* _Instruction 1_
Using the piece on dessert books, answer the following:
(a) In what year did UNESCO create World Book Day?
(b) How many recipes does the most recent James Beard Award winner in the Baking & Dessert category provide?
(c) With whom did Greg Malouf team up to produce the book?

* _Given text_
* * * * * * *

Dessert Advisor has searched high and low to bring you our top 10 list of dessert books designed to help you celebrate World Book Day. A day created by UNESCO way back in 1995 to encourage reading, publishing, and copyright. Whether you’re thinking of adding to your kitchen book artillery or you’re just looking for a gift to give to a lucky friend, in no particular order, we present:
The most recent James Beard Award winner in the Baking & Dessert category, this book provides over 100 Middle Eastern-inspired recipes. Take for example puddings, pastries, cookies, cakes, ice cream, and sweet dessert drinks. Inspired by Greg Malouf’s Lebanese-Australian childhood, the Michelin star awarded chef has teamed up with his wife and travel-writing partner, Lucy, to produce a thoughtful collaboration and consequently joins just some of their other literary children… Saraban, Arabesque, and Saha: A Chef’s Journey Through Lebanon and Syria.

* * * * * * *

* _Data records_
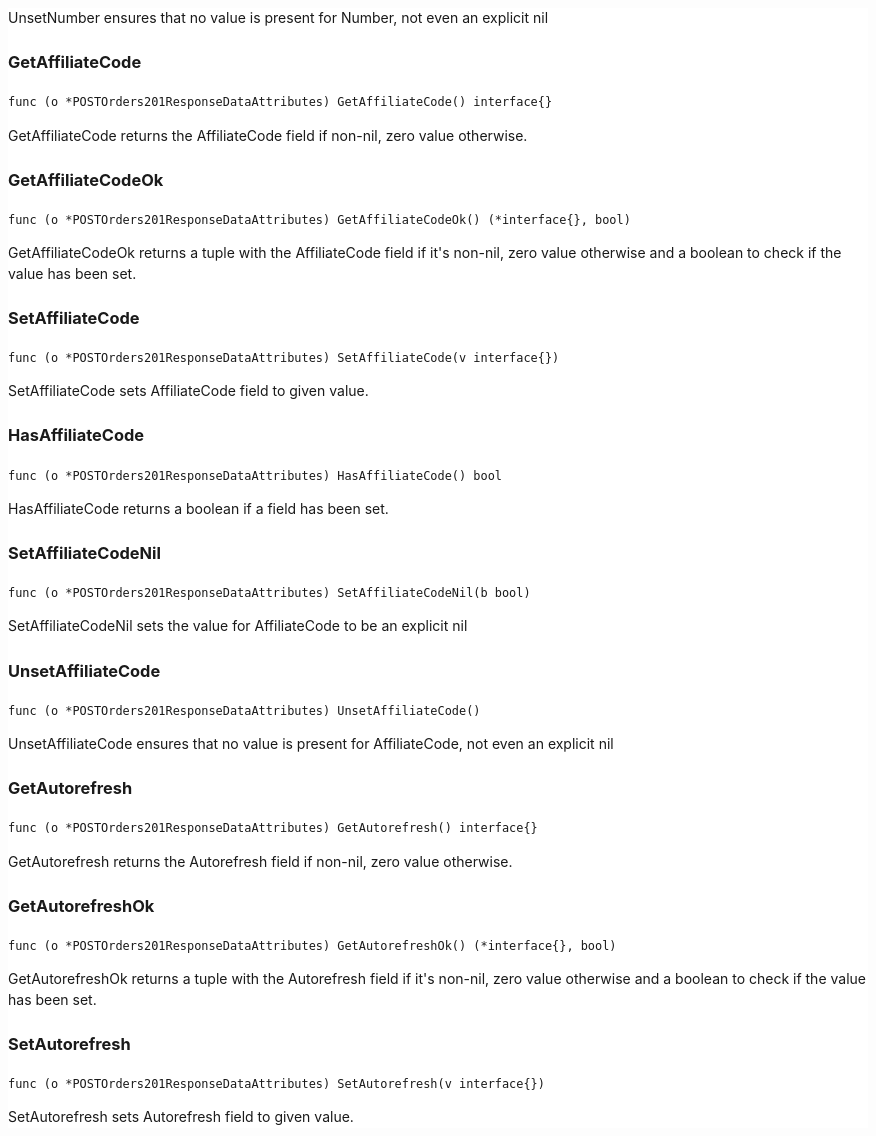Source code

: UnsetNumber ensures that no value is present for Number, not even an explicit nil
### GetAffiliateCode

`func (o *POSTOrders201ResponseDataAttributes) GetAffiliateCode() interface{}`

GetAffiliateCode returns the AffiliateCode field if non-nil, zero value otherwise.

### GetAffiliateCodeOk

`func (o *POSTOrders201ResponseDataAttributes) GetAffiliateCodeOk() (*interface{}, bool)`

GetAffiliateCodeOk returns a tuple with the AffiliateCode field if it's non-nil, zero value otherwise
and a boolean to check if the value has been set.

### SetAffiliateCode

`func (o *POSTOrders201ResponseDataAttributes) SetAffiliateCode(v interface{})`

SetAffiliateCode sets AffiliateCode field to given value.

### HasAffiliateCode

`func (o *POSTOrders201ResponseDataAttributes) HasAffiliateCode() bool`

HasAffiliateCode returns a boolean if a field has been set.

### SetAffiliateCodeNil

`func (o *POSTOrders201ResponseDataAttributes) SetAffiliateCodeNil(b bool)`

 SetAffiliateCodeNil sets the value for AffiliateCode to be an explicit nil

### UnsetAffiliateCode
`func (o *POSTOrders201ResponseDataAttributes) UnsetAffiliateCode()`

UnsetAffiliateCode ensures that no value is present for AffiliateCode, not even an explicit nil
### GetAutorefresh

`func (o *POSTOrders201ResponseDataAttributes) GetAutorefresh() interface{}`

GetAutorefresh returns the Autorefresh field if non-nil, zero value otherwise.

### GetAutorefreshOk

`func (o *POSTOrders201ResponseDataAttributes) GetAutorefreshOk() (*interface{}, bool)`

GetAutorefreshOk returns a tuple with the Autorefresh field if it's non-nil, zero value otherwise
and a boolean to check if the value has been set.

### SetAutorefresh

`func (o *POSTOrders201ResponseDataAttributes) SetAutorefresh(v interface{})`

SetAutorefresh sets Autorefresh field to given value.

* * * * * * *

* _Instruction 2_
Retype the lines of the records starting with the line that contains "### SetAutorefresh" and going on through the end of the records.

* _Reply 1_
(a) 1995
(b) Over 100 Middle Eastern-inspired recipes
(c) His wife and travel-writing partner, Lucy

* _Reply 2_
### SetAutorefresh

`func (o *POSTOrders201ResponseDataAttributes) SetAutorefresh(v interface{})`

SetAutorefresh sets Autorefresh field to given value.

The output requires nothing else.